RECORDS PROVIDED below:

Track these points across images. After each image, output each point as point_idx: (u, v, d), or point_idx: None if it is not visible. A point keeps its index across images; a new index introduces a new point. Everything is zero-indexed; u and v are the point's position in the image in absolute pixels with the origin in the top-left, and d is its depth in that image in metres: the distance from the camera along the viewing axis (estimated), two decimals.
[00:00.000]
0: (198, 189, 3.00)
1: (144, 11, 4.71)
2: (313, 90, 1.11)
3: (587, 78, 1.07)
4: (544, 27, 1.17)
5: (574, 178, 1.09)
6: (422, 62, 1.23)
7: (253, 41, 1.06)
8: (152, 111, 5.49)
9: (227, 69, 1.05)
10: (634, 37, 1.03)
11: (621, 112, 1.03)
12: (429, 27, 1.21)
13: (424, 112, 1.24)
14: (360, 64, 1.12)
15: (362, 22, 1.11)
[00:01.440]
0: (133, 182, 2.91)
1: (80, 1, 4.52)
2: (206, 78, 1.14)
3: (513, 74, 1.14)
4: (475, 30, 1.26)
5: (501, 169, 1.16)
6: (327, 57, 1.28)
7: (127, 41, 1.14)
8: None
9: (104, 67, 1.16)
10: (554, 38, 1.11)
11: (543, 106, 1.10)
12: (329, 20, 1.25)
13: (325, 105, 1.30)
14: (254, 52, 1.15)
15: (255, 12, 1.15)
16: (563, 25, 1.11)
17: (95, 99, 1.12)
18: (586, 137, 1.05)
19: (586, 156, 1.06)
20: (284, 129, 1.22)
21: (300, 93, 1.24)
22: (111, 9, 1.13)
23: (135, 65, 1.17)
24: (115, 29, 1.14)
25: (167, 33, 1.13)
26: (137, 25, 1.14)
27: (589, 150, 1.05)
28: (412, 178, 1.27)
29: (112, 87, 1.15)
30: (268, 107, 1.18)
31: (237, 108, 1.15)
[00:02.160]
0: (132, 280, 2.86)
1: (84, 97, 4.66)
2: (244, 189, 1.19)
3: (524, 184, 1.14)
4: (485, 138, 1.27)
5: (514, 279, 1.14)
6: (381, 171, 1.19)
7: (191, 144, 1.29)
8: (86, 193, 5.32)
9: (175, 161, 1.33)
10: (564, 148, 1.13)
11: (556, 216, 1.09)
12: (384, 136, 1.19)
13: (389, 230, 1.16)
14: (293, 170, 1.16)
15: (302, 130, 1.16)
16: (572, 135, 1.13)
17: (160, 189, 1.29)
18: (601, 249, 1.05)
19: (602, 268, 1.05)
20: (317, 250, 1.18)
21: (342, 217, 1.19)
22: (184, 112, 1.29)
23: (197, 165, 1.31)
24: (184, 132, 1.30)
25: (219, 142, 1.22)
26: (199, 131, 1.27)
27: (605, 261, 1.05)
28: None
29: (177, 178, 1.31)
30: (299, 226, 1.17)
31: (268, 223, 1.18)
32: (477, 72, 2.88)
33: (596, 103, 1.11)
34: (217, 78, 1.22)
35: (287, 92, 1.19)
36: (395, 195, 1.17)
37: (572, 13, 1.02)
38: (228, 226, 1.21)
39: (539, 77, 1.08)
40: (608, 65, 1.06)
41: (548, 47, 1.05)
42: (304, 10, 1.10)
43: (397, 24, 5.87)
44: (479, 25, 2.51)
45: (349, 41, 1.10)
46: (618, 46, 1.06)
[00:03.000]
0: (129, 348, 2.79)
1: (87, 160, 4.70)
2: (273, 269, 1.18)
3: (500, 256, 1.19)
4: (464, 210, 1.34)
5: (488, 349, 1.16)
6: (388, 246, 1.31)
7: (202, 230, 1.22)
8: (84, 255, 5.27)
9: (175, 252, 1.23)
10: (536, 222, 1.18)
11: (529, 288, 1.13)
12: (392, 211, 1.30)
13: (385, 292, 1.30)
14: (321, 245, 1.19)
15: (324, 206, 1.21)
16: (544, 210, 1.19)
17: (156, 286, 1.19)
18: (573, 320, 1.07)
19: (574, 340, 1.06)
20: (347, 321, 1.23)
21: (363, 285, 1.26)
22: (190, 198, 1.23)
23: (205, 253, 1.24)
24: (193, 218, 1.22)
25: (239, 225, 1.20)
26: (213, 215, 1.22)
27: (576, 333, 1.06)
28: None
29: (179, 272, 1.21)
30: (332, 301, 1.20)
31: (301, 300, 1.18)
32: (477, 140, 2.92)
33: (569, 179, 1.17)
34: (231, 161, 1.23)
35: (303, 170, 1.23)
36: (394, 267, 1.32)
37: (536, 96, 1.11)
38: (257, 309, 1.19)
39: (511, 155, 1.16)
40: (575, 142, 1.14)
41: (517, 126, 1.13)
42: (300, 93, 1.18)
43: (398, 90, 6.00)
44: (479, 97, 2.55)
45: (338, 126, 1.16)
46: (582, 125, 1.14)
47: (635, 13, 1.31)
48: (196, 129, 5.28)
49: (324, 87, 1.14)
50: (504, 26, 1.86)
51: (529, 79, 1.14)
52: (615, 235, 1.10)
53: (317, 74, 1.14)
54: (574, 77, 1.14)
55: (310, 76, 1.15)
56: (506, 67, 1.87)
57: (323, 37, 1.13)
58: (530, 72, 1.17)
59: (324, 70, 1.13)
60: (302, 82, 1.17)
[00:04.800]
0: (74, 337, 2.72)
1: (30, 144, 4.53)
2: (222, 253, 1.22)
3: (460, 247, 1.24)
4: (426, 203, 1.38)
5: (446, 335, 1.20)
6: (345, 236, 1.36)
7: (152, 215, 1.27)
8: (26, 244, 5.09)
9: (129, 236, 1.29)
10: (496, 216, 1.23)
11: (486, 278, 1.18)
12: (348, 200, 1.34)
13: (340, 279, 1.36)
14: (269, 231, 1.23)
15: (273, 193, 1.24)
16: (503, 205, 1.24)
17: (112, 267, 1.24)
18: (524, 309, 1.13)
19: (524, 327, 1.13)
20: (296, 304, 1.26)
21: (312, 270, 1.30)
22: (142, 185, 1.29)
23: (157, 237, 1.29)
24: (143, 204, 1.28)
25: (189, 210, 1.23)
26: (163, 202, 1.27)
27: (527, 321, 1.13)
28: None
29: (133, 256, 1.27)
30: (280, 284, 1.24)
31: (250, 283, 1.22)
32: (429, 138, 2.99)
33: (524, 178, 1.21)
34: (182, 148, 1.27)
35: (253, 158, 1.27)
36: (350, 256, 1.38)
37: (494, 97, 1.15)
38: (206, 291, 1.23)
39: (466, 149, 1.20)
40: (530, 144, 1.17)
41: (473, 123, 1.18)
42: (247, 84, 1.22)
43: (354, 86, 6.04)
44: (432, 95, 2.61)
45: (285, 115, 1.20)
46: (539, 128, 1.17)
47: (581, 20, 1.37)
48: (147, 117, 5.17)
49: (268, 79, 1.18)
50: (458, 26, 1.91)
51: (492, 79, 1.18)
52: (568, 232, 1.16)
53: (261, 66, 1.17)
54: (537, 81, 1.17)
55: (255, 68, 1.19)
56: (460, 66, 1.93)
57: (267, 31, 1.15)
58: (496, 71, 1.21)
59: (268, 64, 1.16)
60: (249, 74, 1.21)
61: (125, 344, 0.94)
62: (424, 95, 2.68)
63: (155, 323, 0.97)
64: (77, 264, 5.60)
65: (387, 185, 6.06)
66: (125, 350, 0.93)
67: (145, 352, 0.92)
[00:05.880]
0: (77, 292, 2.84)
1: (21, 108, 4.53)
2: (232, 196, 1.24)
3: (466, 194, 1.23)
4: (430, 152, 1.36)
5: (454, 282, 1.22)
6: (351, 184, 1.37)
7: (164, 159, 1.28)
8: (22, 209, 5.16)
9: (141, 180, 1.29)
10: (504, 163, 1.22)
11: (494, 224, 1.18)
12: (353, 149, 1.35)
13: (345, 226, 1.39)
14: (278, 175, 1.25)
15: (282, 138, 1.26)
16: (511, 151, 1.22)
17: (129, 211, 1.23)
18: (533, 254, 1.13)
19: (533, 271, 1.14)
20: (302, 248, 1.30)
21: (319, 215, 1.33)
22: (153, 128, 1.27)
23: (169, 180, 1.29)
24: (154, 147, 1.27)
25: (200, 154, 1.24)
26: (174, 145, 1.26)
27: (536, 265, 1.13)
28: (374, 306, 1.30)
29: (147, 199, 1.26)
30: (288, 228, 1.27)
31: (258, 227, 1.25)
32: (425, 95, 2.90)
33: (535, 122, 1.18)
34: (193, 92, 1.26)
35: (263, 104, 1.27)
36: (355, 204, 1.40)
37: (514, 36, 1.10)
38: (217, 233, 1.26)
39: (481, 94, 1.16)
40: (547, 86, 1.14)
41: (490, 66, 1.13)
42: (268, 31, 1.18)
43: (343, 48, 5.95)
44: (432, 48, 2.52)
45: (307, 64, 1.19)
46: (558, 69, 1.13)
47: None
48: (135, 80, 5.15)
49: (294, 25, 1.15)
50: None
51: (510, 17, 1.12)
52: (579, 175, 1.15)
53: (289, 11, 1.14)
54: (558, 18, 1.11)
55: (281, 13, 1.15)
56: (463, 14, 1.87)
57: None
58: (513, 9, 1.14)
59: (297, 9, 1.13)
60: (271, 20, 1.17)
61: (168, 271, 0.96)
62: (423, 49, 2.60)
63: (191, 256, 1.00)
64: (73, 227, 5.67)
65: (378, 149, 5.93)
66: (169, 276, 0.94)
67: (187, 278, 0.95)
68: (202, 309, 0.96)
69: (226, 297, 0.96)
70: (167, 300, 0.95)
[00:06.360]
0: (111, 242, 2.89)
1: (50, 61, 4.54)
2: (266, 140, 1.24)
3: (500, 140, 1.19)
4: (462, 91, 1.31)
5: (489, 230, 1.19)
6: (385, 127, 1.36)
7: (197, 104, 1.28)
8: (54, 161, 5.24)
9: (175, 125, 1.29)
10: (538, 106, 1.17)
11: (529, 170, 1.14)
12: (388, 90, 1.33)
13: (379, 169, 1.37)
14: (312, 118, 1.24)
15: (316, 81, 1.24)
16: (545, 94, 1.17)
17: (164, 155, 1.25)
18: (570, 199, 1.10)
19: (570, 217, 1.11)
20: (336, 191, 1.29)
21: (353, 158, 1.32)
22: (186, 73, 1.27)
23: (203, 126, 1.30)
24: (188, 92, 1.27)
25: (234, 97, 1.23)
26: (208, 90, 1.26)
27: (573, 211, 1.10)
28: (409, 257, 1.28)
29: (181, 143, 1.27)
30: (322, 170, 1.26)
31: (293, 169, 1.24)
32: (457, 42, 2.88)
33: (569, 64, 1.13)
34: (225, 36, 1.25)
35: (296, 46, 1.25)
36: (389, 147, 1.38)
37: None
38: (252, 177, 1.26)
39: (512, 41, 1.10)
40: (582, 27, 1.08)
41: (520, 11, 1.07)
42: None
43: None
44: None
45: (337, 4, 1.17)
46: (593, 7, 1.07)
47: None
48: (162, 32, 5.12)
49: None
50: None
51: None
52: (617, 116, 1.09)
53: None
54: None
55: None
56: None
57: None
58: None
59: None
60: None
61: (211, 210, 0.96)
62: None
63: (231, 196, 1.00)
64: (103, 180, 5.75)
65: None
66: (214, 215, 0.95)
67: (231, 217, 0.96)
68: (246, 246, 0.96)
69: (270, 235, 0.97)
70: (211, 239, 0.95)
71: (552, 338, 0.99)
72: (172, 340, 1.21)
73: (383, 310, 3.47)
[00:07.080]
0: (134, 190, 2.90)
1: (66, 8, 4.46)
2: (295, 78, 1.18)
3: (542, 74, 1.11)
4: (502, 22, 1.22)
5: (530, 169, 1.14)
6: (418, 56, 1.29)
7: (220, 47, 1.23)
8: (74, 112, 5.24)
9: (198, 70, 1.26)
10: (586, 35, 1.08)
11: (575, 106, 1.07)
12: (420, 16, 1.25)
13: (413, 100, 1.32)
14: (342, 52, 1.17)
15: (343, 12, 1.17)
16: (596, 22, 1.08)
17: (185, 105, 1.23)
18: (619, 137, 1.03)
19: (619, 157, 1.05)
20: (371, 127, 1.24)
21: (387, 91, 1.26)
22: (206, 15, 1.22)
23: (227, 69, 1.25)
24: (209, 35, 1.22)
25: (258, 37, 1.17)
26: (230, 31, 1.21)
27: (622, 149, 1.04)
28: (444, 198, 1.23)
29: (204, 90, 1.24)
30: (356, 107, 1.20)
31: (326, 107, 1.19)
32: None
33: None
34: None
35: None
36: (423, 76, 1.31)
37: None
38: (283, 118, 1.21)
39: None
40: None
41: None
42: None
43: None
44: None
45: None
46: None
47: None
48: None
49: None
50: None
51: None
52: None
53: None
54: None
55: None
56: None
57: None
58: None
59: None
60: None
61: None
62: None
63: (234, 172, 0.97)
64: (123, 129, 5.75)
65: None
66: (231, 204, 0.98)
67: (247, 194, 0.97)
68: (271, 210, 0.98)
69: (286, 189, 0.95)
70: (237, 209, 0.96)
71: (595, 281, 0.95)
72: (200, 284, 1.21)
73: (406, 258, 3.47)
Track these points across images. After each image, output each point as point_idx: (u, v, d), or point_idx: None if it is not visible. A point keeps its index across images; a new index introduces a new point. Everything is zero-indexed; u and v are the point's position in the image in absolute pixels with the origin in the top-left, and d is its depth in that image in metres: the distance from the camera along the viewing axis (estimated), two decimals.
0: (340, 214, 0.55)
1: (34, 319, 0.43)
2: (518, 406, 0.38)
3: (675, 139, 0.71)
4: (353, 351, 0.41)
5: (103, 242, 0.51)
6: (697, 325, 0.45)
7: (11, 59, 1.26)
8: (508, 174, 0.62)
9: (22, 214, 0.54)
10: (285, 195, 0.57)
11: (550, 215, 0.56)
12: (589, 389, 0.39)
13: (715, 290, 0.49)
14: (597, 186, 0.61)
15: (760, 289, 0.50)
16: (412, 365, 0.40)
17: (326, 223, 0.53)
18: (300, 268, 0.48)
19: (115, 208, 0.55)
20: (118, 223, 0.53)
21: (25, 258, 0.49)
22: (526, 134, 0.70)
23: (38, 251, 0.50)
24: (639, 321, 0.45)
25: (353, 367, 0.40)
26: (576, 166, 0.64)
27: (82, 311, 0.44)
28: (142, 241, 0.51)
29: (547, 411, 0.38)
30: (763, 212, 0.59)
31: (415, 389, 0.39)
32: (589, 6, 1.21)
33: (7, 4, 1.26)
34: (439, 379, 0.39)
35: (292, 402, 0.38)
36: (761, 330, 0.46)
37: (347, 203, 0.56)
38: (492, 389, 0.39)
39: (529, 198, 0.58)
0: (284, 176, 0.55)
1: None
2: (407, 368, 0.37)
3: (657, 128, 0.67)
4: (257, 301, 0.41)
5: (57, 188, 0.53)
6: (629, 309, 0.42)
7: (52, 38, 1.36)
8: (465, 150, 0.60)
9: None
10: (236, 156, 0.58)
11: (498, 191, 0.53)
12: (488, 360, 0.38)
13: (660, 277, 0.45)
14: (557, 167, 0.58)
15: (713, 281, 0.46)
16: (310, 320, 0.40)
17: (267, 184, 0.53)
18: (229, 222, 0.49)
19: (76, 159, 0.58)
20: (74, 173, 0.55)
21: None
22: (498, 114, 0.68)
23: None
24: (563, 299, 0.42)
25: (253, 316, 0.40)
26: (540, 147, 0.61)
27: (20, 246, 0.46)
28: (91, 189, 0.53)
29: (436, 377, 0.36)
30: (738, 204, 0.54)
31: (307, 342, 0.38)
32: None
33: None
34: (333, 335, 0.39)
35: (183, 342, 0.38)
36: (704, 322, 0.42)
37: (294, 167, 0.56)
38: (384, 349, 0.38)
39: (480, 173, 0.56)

End of RECORDS PROVIDED.

Among the entries above, locate the lines containing "57: (323, 37, 1.13)" and "67: (145, 352, 0.92)", and transcribe exactly those two lines and all lines between.

57: (323, 37, 1.13)
58: (530, 72, 1.17)
59: (324, 70, 1.13)
60: (302, 82, 1.17)
[00:04.800]
0: (74, 337, 2.72)
1: (30, 144, 4.53)
2: (222, 253, 1.22)
3: (460, 247, 1.24)
4: (426, 203, 1.38)
5: (446, 335, 1.20)
6: (345, 236, 1.36)
7: (152, 215, 1.27)
8: (26, 244, 5.09)
9: (129, 236, 1.29)
10: (496, 216, 1.23)
11: (486, 278, 1.18)
12: (348, 200, 1.34)
13: (340, 279, 1.36)
14: (269, 231, 1.23)
15: (273, 193, 1.24)
16: (503, 205, 1.24)
17: (112, 267, 1.24)
18: (524, 309, 1.13)
19: (524, 327, 1.13)
20: (296, 304, 1.26)
21: (312, 270, 1.30)
22: (142, 185, 1.29)
23: (157, 237, 1.29)
24: (143, 204, 1.28)
25: (189, 210, 1.23)
26: (163, 202, 1.27)
27: (527, 321, 1.13)
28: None
29: (133, 256, 1.27)
30: (280, 284, 1.24)
31: (250, 283, 1.22)
32: (429, 138, 2.99)
33: (524, 178, 1.21)
34: (182, 148, 1.27)
35: (253, 158, 1.27)
36: (350, 256, 1.38)
37: (494, 97, 1.15)
38: (206, 291, 1.23)
39: (466, 149, 1.20)
40: (530, 144, 1.17)
41: (473, 123, 1.18)
42: (247, 84, 1.22)
43: (354, 86, 6.04)
44: (432, 95, 2.61)
45: (285, 115, 1.20)
46: (539, 128, 1.17)
47: (581, 20, 1.37)
48: (147, 117, 5.17)
49: (268, 79, 1.18)
50: (458, 26, 1.91)
51: (492, 79, 1.18)
52: (568, 232, 1.16)
53: (261, 66, 1.17)
54: (537, 81, 1.17)
55: (255, 68, 1.19)
56: (460, 66, 1.93)
57: (267, 31, 1.15)
58: (496, 71, 1.21)
59: (268, 64, 1.16)
60: (249, 74, 1.21)
61: (125, 344, 0.94)
62: (424, 95, 2.68)
63: (155, 323, 0.97)
64: (77, 264, 5.60)
65: (387, 185, 6.06)
66: (125, 350, 0.93)
67: (145, 352, 0.92)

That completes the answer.